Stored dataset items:
====

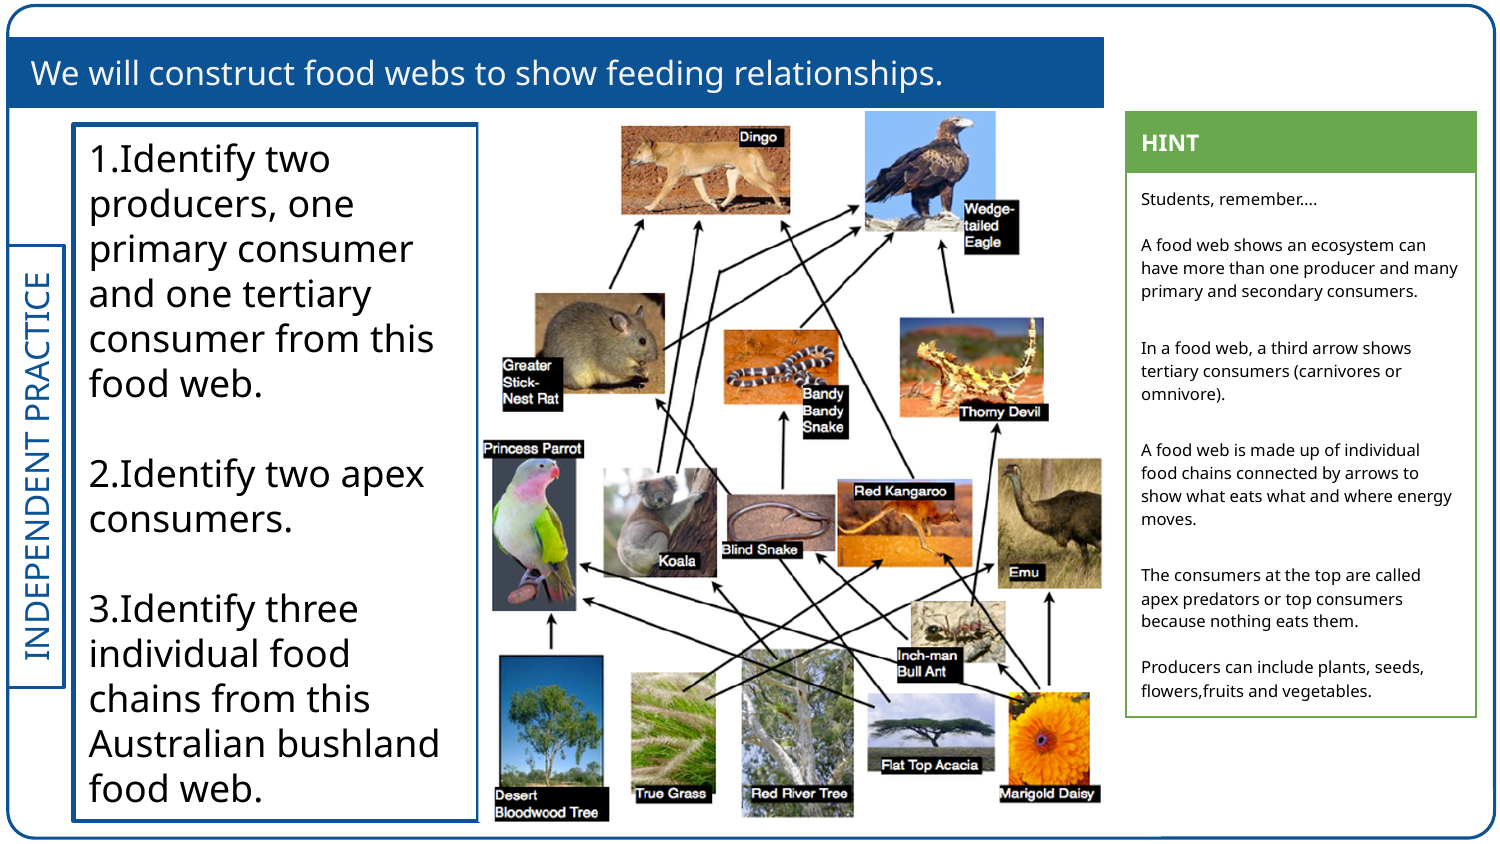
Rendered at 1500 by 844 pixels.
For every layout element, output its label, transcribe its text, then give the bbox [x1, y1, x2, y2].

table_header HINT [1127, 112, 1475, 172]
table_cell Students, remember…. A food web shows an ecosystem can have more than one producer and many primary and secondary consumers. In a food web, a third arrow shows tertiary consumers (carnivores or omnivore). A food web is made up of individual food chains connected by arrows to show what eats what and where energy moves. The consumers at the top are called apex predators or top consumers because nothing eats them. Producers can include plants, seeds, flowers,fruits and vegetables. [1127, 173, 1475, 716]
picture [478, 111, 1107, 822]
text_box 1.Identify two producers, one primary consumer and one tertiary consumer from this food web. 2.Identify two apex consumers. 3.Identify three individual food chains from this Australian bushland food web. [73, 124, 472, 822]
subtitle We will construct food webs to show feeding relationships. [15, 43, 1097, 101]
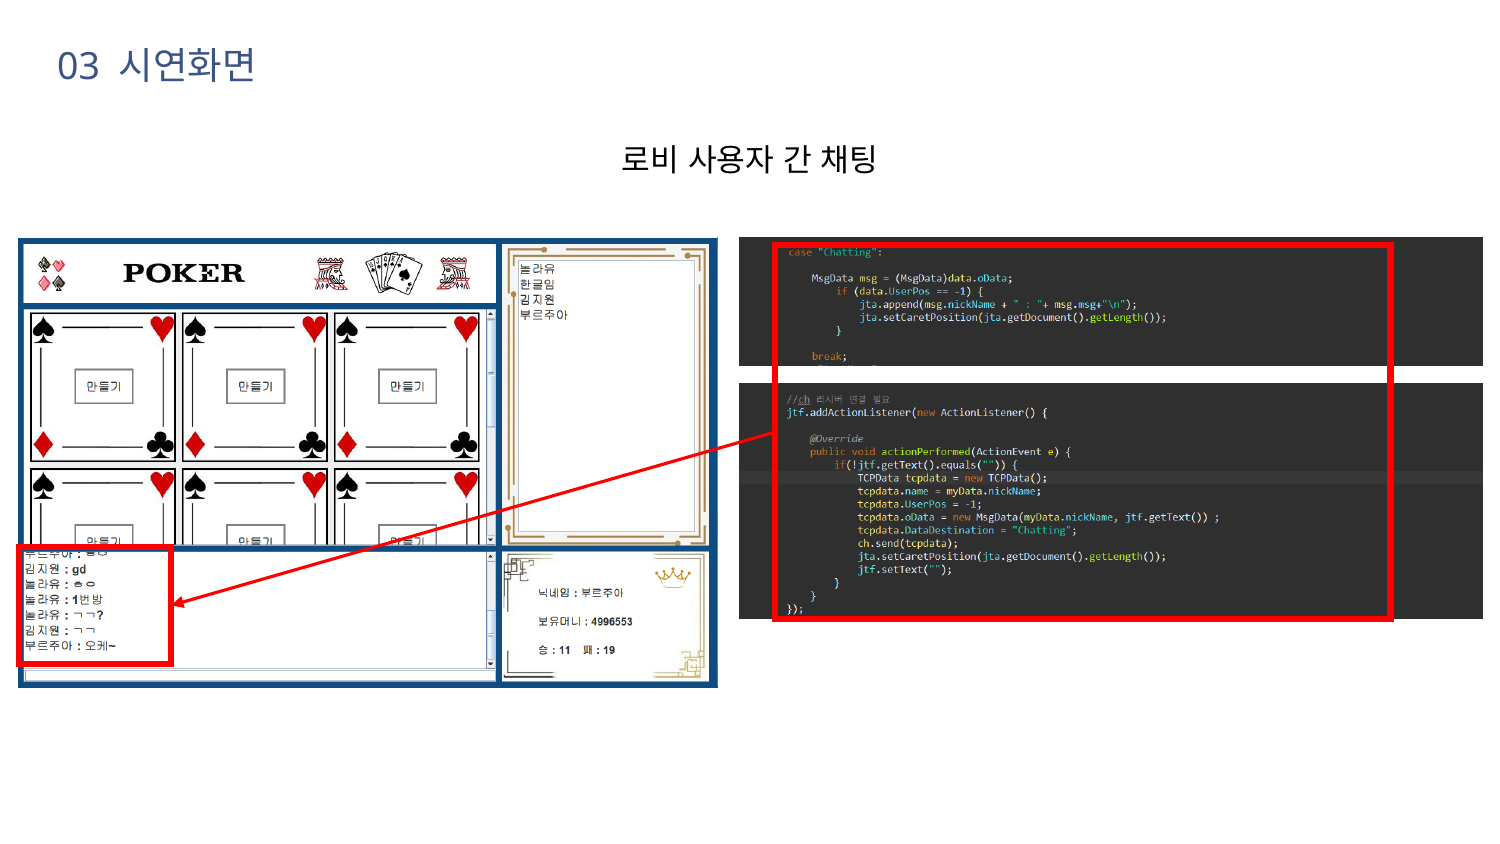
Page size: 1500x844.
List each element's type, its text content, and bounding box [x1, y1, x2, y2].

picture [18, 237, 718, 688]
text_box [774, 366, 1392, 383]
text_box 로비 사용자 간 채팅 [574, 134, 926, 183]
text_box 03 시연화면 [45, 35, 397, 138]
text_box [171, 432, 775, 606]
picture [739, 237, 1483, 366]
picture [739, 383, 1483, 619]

====

Return the records word for word, leaving every picture out of the copy.

● OUTPUT FOR THIS EXERCISE:
Rendered at 1500 by 844 pixels.
For every layout element, output its label, transcribe its text, then give the bbox [x1, y1, x2, y2].

table_header HINT [1127, 112, 1475, 172]
table_cell Students, remember…. A food web shows an ecosystem can have more than one producer and many primary and secondary consumers. In a food web, a third arrow shows tertiary consumers (carnivores or omnivore). A food web is made up of individual food chains connected by arrows to show what eats what and where energy moves. The consumers at the top are called apex predators or top consumers because nothing eats them. Producers can include plants, seeds, flowers,fruits and vegetables. [1127, 173, 1475, 716]
picture [478, 111, 1107, 822]
text_box 1.Identify two producers, one primary consumer and one tertiary consumer from this food web. 2.Identify two apex consumers. 3.Identify three individual food chains from this Australian bushland food web. [73, 124, 472, 822]
subtitle We will construct food webs to show feeding relationships. [15, 43, 1097, 101]
Page size: 1500x844.
List each element's type, its text content, and bounding box [x1, y1, x2, y2].

picture [18, 237, 718, 688]
text_box [774, 366, 1392, 383]
text_box 로비 사용자 간 채팅 [574, 134, 926, 183]
text_box 03 시연화면 [45, 35, 397, 138]
text_box [171, 432, 775, 606]
picture [739, 237, 1483, 366]
picture [739, 383, 1483, 619]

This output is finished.